The remaining $7.5 million will establish the Trone Family Fund for Student Mental Health and Wellness, which will maintain a diverse staff of providers capable of adapting as methods of care evolve.
The money will also enable Furman to develop an expanded mental health program. Services may include peer mentoring, body image and disordered eating programs, student athlete screening, alcohol and drug prevention, sexual health, stress management skills, and suicide prevention training.
Davis called the school’s mental health strategy “proactive, not reactive,” describing “a scaffolding approach” that will equip students with skills important to maintaining mental and emotional well-being.
Key to that strategy, Davis said, is the “most innovative” part of Furman’s initiative — its “integrative approach” to mental and emotional well-being.
“How (students) affect their mental health academically, and their mental health affects how they perform academically,” she said. “We need partners working across all divisions on campus to figure out how to address the various challenges in a cohesive and collaborative way — not just one time where one doesn’t influence the other.”
Connie Carson, Furman’s Vice President for Student Life, echoed that approach.
“We want to be upfront about the importance of wellness as a foundation for a student’s success in and out of the classroom,” she said.
Davis added that the gift will support specialized training for faculty to identify students in crisis, enabling timely intervention and support.

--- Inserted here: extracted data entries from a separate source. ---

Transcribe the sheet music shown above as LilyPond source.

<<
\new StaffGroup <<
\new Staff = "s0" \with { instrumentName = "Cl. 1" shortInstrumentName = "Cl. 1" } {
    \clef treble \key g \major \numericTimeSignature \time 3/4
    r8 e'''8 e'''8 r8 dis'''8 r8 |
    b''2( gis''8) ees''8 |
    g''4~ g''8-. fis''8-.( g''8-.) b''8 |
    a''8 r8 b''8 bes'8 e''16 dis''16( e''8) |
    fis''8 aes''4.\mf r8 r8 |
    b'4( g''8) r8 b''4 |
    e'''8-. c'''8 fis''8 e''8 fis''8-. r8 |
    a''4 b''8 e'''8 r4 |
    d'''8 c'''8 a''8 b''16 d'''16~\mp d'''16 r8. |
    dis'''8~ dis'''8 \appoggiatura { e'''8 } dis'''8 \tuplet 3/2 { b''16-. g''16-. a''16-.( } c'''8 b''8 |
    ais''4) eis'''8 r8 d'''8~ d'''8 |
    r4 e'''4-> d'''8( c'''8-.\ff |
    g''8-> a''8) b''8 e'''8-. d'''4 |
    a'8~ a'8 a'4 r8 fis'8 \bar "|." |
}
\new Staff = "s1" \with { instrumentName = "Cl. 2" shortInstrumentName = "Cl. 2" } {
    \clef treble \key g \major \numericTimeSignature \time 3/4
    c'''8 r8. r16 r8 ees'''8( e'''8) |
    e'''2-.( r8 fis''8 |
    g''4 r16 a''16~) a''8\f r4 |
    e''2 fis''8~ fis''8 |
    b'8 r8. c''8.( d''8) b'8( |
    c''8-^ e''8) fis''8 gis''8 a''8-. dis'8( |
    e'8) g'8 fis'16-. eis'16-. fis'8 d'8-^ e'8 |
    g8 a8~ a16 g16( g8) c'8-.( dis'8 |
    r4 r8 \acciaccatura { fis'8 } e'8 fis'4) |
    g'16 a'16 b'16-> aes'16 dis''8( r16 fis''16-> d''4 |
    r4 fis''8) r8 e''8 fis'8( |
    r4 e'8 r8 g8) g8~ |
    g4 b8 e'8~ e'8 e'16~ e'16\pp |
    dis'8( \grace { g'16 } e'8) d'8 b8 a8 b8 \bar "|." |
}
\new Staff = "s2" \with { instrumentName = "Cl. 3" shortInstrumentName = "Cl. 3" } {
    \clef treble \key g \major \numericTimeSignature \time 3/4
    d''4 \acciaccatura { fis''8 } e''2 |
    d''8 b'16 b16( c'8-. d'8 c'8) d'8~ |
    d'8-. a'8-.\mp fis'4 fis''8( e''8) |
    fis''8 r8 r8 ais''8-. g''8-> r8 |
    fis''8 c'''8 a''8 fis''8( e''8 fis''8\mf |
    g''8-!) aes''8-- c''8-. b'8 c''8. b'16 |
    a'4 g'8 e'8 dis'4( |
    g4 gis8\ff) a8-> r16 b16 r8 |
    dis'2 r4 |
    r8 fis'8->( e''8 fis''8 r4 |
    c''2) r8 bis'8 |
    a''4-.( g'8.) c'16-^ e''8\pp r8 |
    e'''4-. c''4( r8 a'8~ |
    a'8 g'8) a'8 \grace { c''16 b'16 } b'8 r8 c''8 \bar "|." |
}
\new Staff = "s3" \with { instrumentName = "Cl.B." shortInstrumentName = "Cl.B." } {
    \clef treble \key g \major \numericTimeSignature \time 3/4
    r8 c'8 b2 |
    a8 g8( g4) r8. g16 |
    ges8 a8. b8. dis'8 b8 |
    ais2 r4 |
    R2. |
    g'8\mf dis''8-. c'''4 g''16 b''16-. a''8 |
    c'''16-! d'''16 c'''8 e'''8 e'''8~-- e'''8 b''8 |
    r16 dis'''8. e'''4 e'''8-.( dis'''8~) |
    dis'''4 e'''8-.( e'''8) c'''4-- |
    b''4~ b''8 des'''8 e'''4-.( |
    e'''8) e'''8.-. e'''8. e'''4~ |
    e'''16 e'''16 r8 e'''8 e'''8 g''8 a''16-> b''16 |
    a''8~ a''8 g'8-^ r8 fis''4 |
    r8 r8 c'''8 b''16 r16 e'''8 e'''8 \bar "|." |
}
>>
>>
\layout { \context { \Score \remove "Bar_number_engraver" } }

Furman, she noted, is particularly well-equipped to implement this integrative strategy because the university already fosters a culture of collaboration across campus.
As for when students can expect to feel the benefits of Trone’s gift — “right away,” Davis said. The university has already hired a health and wellness co-ordinator, who started in the new role earlier this month.
But Trone’s gift is not exclusively dedicated to mental health services. The remaining $1.5 million of his $10 million endowment will establish the Hillel Endowment Fund to cultivate “a stronger Jewish life for all students and the broader community,” the university said in a news release.
“We have a strong religious life group, but we really need more resources and more rabbinic time for our Jewish students,” Davis said.
Davis noted that spirituality is often an integral part of a student’s well-being. In this sense, both initiatives funded by Trone’s gift, the Hillel Endowment Fund and the Trone Family Fund for Student Mental Health, will support student well-being.
Students at Furman, Davis said, will reap the rewards of Trone’s gift — not just in the present, but “for generations to come.”